### What the exercise asks
Once every line containing "input" has been counted, report the total for the data and nothing else.

### Source data
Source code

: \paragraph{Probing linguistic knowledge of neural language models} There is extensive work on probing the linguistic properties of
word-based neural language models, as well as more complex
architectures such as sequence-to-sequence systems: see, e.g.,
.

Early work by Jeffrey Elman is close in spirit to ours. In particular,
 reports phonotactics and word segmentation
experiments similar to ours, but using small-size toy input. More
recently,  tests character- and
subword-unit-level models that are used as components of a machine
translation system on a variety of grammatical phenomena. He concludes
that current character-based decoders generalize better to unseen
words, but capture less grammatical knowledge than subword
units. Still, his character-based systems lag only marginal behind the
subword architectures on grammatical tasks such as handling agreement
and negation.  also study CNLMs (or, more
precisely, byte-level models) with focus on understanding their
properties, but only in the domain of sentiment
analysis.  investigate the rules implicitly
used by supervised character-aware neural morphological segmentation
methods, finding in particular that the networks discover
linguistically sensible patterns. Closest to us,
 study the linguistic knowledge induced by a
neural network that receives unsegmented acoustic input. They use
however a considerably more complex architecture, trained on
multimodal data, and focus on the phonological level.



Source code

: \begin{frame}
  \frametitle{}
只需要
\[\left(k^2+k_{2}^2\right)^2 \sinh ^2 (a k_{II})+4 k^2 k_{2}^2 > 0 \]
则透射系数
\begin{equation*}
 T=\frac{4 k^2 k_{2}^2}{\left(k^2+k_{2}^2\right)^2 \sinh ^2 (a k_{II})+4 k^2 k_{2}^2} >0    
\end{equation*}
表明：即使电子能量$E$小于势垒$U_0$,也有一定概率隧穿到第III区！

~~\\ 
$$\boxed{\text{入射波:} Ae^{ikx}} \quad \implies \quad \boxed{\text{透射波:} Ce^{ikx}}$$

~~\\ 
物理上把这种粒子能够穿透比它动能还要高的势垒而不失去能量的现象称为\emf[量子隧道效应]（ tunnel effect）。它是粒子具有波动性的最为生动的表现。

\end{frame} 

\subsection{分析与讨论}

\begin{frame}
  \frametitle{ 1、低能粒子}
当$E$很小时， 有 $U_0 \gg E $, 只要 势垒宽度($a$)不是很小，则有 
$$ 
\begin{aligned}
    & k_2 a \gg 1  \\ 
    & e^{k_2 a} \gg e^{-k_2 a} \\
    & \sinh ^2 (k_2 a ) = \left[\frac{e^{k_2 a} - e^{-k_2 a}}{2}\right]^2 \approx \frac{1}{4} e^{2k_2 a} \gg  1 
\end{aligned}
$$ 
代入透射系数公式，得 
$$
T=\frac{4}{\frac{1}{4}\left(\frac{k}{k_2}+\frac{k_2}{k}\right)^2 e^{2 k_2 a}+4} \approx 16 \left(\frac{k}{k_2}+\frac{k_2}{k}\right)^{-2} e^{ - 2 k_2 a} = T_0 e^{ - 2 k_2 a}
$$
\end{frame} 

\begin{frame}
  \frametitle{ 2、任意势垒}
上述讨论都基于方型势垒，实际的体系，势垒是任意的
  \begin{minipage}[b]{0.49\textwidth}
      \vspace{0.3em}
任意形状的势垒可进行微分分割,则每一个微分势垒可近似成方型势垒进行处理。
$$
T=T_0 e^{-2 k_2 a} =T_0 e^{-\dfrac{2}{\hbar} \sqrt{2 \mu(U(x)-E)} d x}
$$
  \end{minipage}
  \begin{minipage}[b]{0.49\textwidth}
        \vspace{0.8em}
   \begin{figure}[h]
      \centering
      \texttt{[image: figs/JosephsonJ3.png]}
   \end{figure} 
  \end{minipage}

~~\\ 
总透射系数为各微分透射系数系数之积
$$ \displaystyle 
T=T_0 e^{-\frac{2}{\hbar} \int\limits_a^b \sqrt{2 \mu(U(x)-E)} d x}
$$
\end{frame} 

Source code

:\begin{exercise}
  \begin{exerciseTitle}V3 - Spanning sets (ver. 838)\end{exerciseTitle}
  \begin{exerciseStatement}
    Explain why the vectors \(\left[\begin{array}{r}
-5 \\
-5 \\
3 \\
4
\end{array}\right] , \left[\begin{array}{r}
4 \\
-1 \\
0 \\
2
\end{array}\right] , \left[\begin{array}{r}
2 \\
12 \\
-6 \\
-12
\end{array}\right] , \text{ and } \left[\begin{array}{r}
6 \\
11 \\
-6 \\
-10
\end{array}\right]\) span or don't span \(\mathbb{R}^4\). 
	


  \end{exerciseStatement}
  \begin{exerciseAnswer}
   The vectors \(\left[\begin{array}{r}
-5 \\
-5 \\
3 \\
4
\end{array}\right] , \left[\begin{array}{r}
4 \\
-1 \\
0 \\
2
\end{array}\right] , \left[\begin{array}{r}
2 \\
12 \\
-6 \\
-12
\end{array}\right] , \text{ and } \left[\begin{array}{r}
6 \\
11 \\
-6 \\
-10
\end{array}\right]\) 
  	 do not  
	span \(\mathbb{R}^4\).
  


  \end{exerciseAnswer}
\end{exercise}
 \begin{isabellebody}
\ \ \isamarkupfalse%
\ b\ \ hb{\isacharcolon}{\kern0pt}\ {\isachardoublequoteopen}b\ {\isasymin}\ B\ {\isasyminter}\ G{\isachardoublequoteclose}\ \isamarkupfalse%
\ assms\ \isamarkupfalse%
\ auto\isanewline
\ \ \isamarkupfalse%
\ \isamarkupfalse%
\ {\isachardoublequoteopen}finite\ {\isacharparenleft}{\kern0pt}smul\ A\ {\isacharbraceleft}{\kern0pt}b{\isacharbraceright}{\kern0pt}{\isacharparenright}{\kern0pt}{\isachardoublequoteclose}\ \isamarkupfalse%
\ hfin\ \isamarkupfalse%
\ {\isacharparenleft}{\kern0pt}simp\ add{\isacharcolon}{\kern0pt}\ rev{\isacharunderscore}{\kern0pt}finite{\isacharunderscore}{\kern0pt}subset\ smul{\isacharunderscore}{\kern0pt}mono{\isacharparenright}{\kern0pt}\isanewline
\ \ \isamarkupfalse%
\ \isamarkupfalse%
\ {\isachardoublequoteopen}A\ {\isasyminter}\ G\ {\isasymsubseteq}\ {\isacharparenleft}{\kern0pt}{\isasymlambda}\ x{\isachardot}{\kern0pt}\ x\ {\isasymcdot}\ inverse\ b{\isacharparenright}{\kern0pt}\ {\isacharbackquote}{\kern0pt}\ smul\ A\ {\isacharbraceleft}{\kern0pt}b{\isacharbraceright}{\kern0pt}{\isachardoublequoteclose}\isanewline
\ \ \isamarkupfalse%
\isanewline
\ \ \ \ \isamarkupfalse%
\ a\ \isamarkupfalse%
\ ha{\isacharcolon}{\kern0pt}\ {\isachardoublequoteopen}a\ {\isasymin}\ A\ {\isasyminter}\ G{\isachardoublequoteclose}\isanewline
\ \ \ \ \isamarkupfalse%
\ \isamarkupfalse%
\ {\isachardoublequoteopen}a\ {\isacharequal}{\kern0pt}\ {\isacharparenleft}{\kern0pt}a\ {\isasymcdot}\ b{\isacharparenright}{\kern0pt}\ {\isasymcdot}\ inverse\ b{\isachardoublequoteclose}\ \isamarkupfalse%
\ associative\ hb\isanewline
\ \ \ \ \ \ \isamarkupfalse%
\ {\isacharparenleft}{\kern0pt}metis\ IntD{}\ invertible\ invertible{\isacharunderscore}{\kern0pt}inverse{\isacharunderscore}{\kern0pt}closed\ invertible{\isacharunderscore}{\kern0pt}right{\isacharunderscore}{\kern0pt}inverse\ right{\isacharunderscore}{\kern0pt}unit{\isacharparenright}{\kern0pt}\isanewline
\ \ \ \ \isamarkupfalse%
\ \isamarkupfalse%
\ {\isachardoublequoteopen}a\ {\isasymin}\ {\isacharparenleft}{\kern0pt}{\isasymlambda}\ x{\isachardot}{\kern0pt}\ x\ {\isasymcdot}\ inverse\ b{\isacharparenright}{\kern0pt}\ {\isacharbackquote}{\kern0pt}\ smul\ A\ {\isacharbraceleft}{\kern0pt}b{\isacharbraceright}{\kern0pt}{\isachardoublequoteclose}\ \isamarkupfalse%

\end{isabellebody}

---

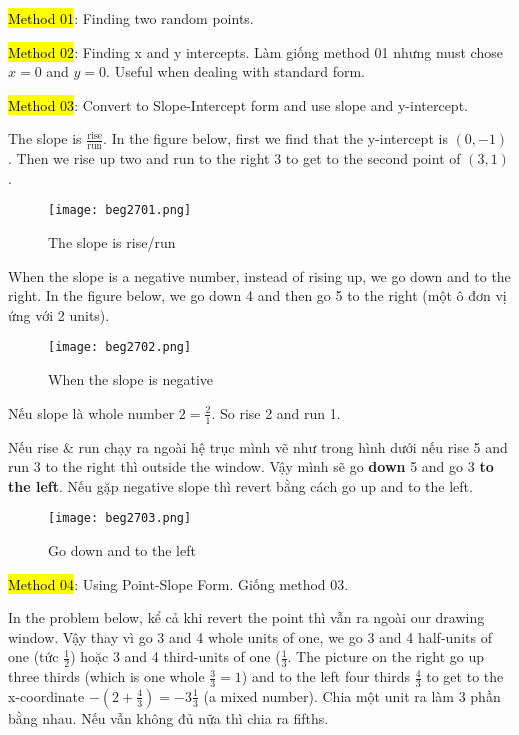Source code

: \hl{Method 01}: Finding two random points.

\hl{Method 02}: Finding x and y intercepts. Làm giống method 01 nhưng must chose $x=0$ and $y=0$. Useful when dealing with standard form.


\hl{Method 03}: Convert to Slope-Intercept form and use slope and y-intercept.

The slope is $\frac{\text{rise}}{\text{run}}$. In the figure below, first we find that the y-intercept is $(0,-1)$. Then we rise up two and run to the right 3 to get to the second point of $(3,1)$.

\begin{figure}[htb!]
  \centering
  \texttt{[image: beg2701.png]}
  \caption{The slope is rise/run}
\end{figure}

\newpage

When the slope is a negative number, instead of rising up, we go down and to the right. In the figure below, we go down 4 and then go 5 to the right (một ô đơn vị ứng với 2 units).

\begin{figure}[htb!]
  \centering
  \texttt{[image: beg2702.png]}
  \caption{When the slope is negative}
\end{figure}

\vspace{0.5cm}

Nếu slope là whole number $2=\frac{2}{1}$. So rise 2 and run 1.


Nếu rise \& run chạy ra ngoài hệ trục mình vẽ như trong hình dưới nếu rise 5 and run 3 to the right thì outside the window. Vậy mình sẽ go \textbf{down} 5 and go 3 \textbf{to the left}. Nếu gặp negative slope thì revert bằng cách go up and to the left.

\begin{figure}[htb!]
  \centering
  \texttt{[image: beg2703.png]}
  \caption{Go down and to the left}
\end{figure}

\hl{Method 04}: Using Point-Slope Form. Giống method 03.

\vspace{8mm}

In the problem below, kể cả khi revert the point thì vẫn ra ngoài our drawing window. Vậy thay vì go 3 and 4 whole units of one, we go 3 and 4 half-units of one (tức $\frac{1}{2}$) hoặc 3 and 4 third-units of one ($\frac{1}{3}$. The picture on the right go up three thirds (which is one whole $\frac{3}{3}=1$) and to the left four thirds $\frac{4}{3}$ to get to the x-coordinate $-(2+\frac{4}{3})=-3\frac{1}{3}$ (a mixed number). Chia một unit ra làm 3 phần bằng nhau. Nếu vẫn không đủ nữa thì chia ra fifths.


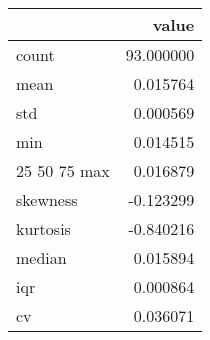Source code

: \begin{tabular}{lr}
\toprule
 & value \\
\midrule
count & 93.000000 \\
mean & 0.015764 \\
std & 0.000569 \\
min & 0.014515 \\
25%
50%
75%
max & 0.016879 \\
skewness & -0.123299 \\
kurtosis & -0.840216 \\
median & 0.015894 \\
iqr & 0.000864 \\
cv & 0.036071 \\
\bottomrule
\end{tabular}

### Reply to the exercise
2